Mesencephalic dopaminergic neurons express a repertoire of olfactory receptors and respond to odorant-like molecules
- Equal contributors
1 SISSA, Area of Neuroscience, via Bonomea 265, 34136 Trieste, Italy
2 Department of Health Sciences, University of Eastern Piedmont “A. Avogadro”, via Solaroli 17, 28100 Novara, Italy
3 Venetian Institute of Molecular Medicine (VIMM), via Orus 2, 35129 Padua, Italy
4 CBM, AREA Science Park, s.s. 14, Km 163.5, Basovizza 34012 Trieste, Italy
5 RIKEN Omics Science Center, Yokohama, Kanagawa 230-0045, Japan
6 RIKEN Center for Life Science Technologies, Division of Genomic Technologies, Yokohama Institute, 1-7-22 Suehiro-cho, Tsurumi-ku, Yokohama, Kanagawa 230-0045, Japan
7 Computational Biophysics, German Research School for Simulation Sciences (Joint venture of RWTH Aachen University and Forschungszentrum Jülich), Jülich, Germany
8 Department of Biotechnology, University of Verona, Ca’ Vignal 1, Strada Le Grazie 15, 37134 Verona, Italy
9 Institute of Neuropathology, IDIBELL-University Hospital of Bellvitge, Carrer Feixa Llarga sn, 08907 Hospitalet de Llobregat, Spain
10 RIKEN Preventive Medicine and Diagnosis Innovation Program, Wako, Saitama 351-0198, Japan
11 Institute for Advanced Simulation IAS-5, Computational Biomedicine, Forschungszentrum Jülich, Jülich, Germany
12 Computational Biomedicine Section INM-9, Institute for Neuroscience and Medicine, Jülich, Germany
13 The Giovanni Armenise-Harvard Foundation Laboratory, SISSA, via Bonomea 265, 34136 Trieste, Italy
14 Current address: European Molecular Biology Laboratory, European Bioinformatics Institute (EMBL-EBI), Wellcome Trust Genome Campus, Hixton, Cambridge CB10 1SD, UK
BMC Genomics 2014, 15:729 doi:10.1186/1471-2164-15-729Published: 27 August 2014
The mesencephalic dopaminergic (mDA) cell system is composed of two major groups of projecting cells in the Substantia Nigra (SN) (A9 neurons) and the Ventral Tegmental Area (VTA) (A10 cells). Selective degeneration of A9 neurons occurs in Parkinson’s disease (PD) while abnormal function of A10 cells has been linked to schizophrenia, attention deficit and addiction. The molecular basis that underlies selective vulnerability of A9 and A10 neurons is presently unknown.

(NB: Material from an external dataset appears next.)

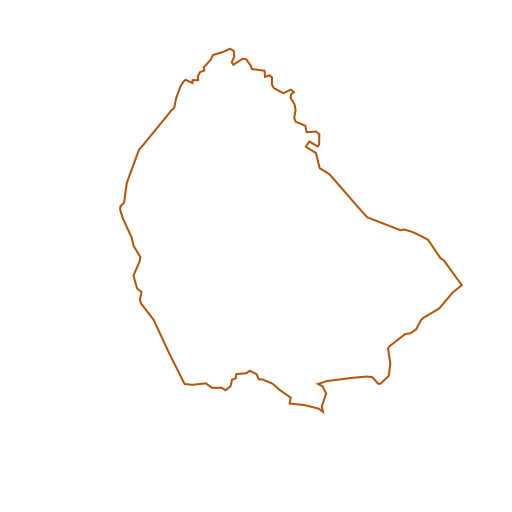 Morovis, Puerto Rico (Mercator projection), rotated 138°
{"feature_id": "32010507B35991649080507", "entity_name": "Morovis", "entity_type": "district", "adm_level": 2, "iso_a3": "PRI", "parent_name": "Puerto Rico", "parent_adm1": "", "projection": "mercator", "projection_center": [-66.426, 18.317], "detail": "fine", "context": "isolated", "style": "outline", "palette": "amber", "viewbox_px": 512, "rotation_deg": 138, "n_neighbors": 0, "source": "geoboundaries", "source_scale": "gbopen_adm2", "svg_char_len": 1744}
<svg xmlns="http://www.w3.org/2000/svg" viewBox="0 0 512 512"><g transform="rotate(138 256 256)"><path d="M143.5,429.5L153.6,434.2L158.1,432.2L168.7,431.1L170.3,428.5L174.6,430.1L178.7,428.6L181.4,425.4L185.4,429.1L187.5,427.0L190.4,434.0L193.4,434.1L198.8,432.5L209.8,426.7L217.3,421.0L219.3,420.7L222.0,420.9L223.8,420.4L264.2,414.2L272.0,413.2L303.2,396.7L305.0,395.2L318.3,383.9L323.4,383.7L325.9,381.5L329.6,373.6L336.1,352.8L340.2,345.5L342.6,332.7L346.1,329.9L360.2,323.4L366.1,311.4L365.2,305.7L371.3,301.5L373.2,297.7L374.8,277.0L385.5,242.2L390.2,225.1L393.8,212.1L394.7,208.6L389.6,203.0L378.5,194.9L376.8,187.3L369.7,181.1L368.5,176.5L362.0,176.3L356.7,180.1L352.9,178.7L349.7,181.4L341.7,175.4L337.4,174.9L334.7,167.8L336.4,162.3L333.9,160.1L329.1,150.0L328.1,141.0L325.0,127.5L329.7,123.8L319.9,113.0L311.5,100.5L310.5,95.4L307.7,100.2L296.0,106.8L293.7,114.4L295.5,119.4L291.2,117.4L287.8,116.1L267.0,101.8L254.1,92.1L250.7,88.2L250.6,79.0L248.6,77.8L237.5,78.1L231.0,83.7L228.0,86.3L219.8,98.9L217.0,99.6L197.4,98.2L192.9,95.2L185.8,94.4L176.6,97.9L173.0,98.1L155.0,94.4L134.2,97.3L122.6,96.6L119.3,127.6L120.4,130.7L117.3,152.9L120.3,161.2L123.5,168.8L128.1,176.5L131.4,178.5L147.4,210.2L147.5,223.6L147.3,231.3L146.7,267.7L148.7,274.6L150.0,278.5L142.5,292.4L145.9,303.8L139.7,305.4L136.9,296.2L134.5,296.6L127.5,304.1L128.1,308.3L135.5,314.1L133.7,317.3L132.2,319.7L136.6,329.1L135.3,333.0L128.9,338.0L125.8,343.1L124.6,350.2L121.7,352.7L118.2,352.4L118.8,356.3L126.8,358.7L130.3,368.6L129.6,372.6L124.6,378.0L125.1,381.2L129.5,383.1L125.7,387.9L134.0,397.8L132.6,400.8L131.7,408.8L133.9,411.5L144.9,413.3L144.3,416.4L138.9,418.6L135.4,423.2L136.6,427.4L143.5,429.5Z" fill="none" stroke="#b45309" stroke-width="2"/></g></svg>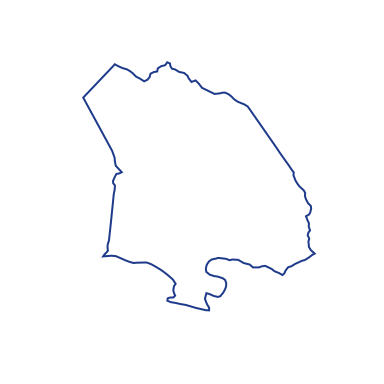 Santa Filomena do Maranhão, Maranhão, Brazil, rotated 113°
{"feature_id": "56859067B3232589496952", "entity_name": "Santa Filomena do Maranhão", "entity_type": "district", "adm_level": 2, "iso_a3": "BRA", "parent_name": "Brazil", "parent_adm1": "Maranhão", "projection": "equal_earth", "projection_center": [-44.593, -5.518], "detail": "fine", "context": "isolated", "style": "outline", "palette": "blue", "viewbox_px": 384, "rotation_deg": 113, "n_neighbors": 0, "source": "geoboundaries", "source_scale": "gbopen_adm2", "svg_char_len": 2385}
<svg xmlns="http://www.w3.org/2000/svg" viewBox="0 0 384 384"><g transform="rotate(113 192 192)"><path d="M230.7,75.2L227.9,75.2L223.7,74.1L221.4,71.4L217.8,68.9L214.9,66.2L212.5,64.1L210.6,61.6L206.6,58.8L202.9,56.7L200.8,55.0L199.0,60.0L196.9,62.9L192.0,65.5L189.1,65.9L186.6,68.6L183.7,69.0L181.2,68.3L178.3,71.0L175.0,72.2L173.5,74.0L169.8,77.6L166.9,75.4L164.4,75.2L160.5,75.9L158.4,77.2L157.0,80.7L155.5,82.6L154.0,84.4L151.5,86.5L148.7,87.4L146.8,89.8L144.9,95.3L143.0,98.5L141.0,101.2L137.0,105.1L134.2,106.0L132.7,108.7L131.3,110.8L129.8,113.1L126.7,118.2L121.3,126.9L118.9,130.5L108.2,147.5L93.0,171.7L91.5,174.2L90.9,178.2L91.0,181.6L91.0,185.5L90.2,189.4L88.7,192.9L87.7,196.6L87.6,200.4L88.7,202.8L90.2,204.7L92.9,209.5L92.6,216.2L92.2,223.5L89.5,228.3L87.9,232.3L90.9,235.5L88.6,239.6L86.8,241.5L85.5,245.8L86.5,250.7L85.8,255.5L86.3,258.5L84.8,260.9L82.3,262.5L82.3,265.5L85.7,266.2L88.5,269.8L91.7,271.8L94.6,271.1L96.6,274.1L99.3,276.4L103.0,275.9L106.2,277.0L108.8,279.3L107.9,284.5L107.7,288.4L105.8,293.1L105.0,296.2L104.5,299.8L105.1,304.4L105.0,309.1L104.6,313.0L107.3,313.9L147.6,329.0L150.4,325.5L185.4,281.5L187.7,279.4L190.6,276.7L193.3,275.3L197.6,272.5L201.2,264.4L203.4,266.3L204.9,268.6L207.2,268.9L209.6,269.0L212.7,269.0L214.7,268.0L216.1,265.5L219.7,264.2L224.5,263.2L230.9,261.2L253.5,254.2L269.1,249.5L273.3,249.1L276.2,248.0L278.9,246.5L281.1,247.1L283.5,248.1L286.0,248.6L282.2,241.4L280.8,237.1L280.8,233.3L280.9,225.6L280.7,221.9L280.2,218.1L278.9,215.7L276.3,210.0L274.6,206.2L274.4,201.5L274.9,196.6L275.8,190.5L276.8,185.9L278.2,180.9L280.0,175.5L282.9,171.2L285.8,171.8L289.8,170.8L292.1,169.0L294.0,167.0L296.5,168.1L297.7,171.0L299.4,172.8L301.7,172.2L301.7,168.5L300.5,163.7L299.8,159.5L298.4,153.6L297.5,146.0L297.2,143.2L296.3,138.2L295.5,133.5L294.3,130.0L291.7,131.1L289.9,133.8L287.8,136.0L285.3,138.3L281.9,138.9L279.5,139.2L279.1,136.0L279.2,131.3L278.5,127.3L276.9,125.2L274.9,124.7L272.8,124.0L269.6,123.6L266.9,123.6L264.7,124.0L262.2,125.1L260.0,127.2L259.4,130.0L259.8,135.2L260.7,138.6L261.2,143.3L259.9,147.7L257.2,149.3L253.2,150.0L249.4,149.3L246.4,147.5L244.0,144.0L242.4,142.1L240.2,134.5L240.1,130.8L238.4,128.5L236.4,123.0L237.2,116.7L236.2,110.5L237.6,106.5L236.4,103.7L235.2,100.8L233.3,98.9L231.4,95.8L231.7,88.5L232.7,85.2L232.6,80.2L233.1,76.3L230.7,75.2Z" fill="none" stroke="#1e3a8a" stroke-width="2"/></g></svg>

By taking advantage of transgenic labeling, laser capture microdissection coupled to nano Cap-Analysis of Gene Expression (nanoCAGE) technology on isolated A9 and A10 cells, we found that a subset of Olfactory Receptors (OR)s is expressed in mDA neurons. Gene expression analysis was integrated with the FANTOM5 Helicos CAGE sequencing datasets, showing the presence of these ORs in selected tissues and brain areas outside of the olfactory epithelium. OR expression in the mesencephalon was validated by RT-PCR and in situ hybridization. By screening 16 potential ligands on 5 mDA ORs recombinantly expressed in an heterologous in vitro system, we identified carvone enantiomers as agonists at Olfr287 and able to evoke an intracellular Ca2+ increase in solitary mDA neurons. ORs were found expressed in human SN and down-regulated in PD post mortem brains.
Our study indicates that mDA neurons express ORs and respond to odor-like molecules providing new opportunities for pharmacological intervention in disease.